Unfortunately for nsp1, another speciality of Gervasio’s group is the development of algorithms that look for hidden, or cryptic, cavities in such “undruggable” targets. “We put our cryptic site algorithms to work on nsp1 with the aim of finding small areas that drugs might be able to latch on to. Using special replica algorithms which encourage the opening of hidden cavities on molecules, we were able to identify a good potential site to target.”
The spike is a trimer that exists in two distinct conformational states resulting from the opening of the receptor-binding domain (RDB): ‘up’ or ‘down’. The ‘up ‘ conformation exposes the RBD, which is required for proteolytic processing and/or fusion of the S2 domain with the host cell membrane.
From a computational point of view, this project has also been a great success, and it is now down to experimental collaborators to move the research forwards. One group in London is using crystallography to validate the cavity, while a group in the USA is now designing potential compounds to bind to the site.
On top of these projects, Gervasio has been working on several other avenues of COVID-19 research. One of these is a drug repurposing project led by a clinical group working on cancer which, based on some pieces of evidence found in previous papers, has been exploring the possibility of using kinase inhibitors (normally used in the treatment of cancer) to block the interaction of the spike with the ACE2 receptor. “We have supported this group’s findings from cellular experiments with some solid models from docking simulations that show that these kinase inhibitors do indeed have the potential to block the spike protein,” says Gervasio.
The group are looking to publish the results of all of their work as openly as possible so that other groups can build upon what they have found. The research from both of the PRACE projects has the potential to help not only in the fight against COVID-19, but also other areas. “The peptides can be used in themselves as a therapy, but can also be conjugated with other materials like nanoparticles or other proteins to give more potent or entirely different effects.

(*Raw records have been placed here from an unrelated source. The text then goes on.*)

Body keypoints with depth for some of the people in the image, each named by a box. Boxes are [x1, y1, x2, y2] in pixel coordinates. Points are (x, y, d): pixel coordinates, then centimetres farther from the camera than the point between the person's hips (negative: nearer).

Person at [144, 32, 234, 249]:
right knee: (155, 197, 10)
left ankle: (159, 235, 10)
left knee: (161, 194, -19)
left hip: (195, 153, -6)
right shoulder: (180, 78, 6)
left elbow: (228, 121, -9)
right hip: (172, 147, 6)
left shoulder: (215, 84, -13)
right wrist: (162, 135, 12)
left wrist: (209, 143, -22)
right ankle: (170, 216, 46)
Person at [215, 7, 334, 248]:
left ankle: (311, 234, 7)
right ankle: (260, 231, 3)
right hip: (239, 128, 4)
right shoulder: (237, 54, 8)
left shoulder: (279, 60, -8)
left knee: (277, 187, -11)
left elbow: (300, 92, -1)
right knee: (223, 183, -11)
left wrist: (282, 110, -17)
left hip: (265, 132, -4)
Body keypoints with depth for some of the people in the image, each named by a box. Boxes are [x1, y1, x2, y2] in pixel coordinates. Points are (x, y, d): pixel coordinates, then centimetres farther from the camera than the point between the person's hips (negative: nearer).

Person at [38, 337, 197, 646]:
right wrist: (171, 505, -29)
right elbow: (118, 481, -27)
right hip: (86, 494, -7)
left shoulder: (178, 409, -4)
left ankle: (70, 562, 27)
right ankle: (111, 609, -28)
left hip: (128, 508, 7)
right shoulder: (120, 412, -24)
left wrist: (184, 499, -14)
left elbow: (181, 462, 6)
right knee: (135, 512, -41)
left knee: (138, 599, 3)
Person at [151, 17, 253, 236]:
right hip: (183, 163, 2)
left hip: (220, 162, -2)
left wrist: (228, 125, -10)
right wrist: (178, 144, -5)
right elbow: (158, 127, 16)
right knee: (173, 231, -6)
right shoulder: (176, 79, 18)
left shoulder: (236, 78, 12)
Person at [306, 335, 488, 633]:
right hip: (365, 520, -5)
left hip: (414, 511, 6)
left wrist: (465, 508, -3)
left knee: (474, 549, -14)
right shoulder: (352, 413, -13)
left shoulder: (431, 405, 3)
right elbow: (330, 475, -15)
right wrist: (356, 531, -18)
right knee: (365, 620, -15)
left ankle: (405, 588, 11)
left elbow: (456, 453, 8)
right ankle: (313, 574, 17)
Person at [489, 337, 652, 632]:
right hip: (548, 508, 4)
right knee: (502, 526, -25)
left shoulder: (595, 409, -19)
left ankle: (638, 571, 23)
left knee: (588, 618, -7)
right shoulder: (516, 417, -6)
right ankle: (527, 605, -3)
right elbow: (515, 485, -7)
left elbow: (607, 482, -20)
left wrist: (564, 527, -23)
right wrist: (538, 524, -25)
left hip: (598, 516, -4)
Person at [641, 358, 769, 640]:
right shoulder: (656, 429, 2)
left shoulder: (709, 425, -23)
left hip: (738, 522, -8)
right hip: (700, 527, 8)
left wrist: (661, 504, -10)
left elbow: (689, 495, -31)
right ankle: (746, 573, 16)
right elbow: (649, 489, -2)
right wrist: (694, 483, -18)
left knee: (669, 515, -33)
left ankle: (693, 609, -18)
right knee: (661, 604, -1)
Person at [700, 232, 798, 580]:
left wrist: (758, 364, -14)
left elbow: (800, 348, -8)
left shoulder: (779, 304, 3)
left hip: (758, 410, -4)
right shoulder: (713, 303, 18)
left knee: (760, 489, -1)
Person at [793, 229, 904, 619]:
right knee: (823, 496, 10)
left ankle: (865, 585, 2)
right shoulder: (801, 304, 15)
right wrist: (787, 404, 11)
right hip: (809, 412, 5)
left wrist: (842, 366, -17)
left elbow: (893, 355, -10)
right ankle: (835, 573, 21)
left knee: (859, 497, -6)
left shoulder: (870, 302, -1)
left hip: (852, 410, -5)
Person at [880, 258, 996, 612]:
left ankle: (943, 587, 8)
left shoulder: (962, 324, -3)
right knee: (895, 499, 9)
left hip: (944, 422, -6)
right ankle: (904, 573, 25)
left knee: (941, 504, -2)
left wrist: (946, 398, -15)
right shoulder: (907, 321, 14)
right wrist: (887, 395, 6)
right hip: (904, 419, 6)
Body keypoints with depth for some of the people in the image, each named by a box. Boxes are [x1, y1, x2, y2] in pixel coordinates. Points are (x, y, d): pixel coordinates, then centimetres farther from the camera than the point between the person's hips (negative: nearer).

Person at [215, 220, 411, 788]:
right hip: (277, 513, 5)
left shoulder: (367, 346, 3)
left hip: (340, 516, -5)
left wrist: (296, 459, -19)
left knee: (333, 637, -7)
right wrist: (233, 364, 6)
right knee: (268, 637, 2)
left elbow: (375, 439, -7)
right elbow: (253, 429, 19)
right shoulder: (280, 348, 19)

“On the other hand, the nsp1 project, if it works, will represent an excellent example of using a rational strategy for targeting an “undruggable” target,” continues Gervasio. “Many of the crucial targets in complex diseases are similarly undruggable, so we might well have a strong proof of concept that will provide encouragement to the pharmaceutical industry that computational approaches, rather than large-scale experimental screening, should be spearheading the future of drug design.”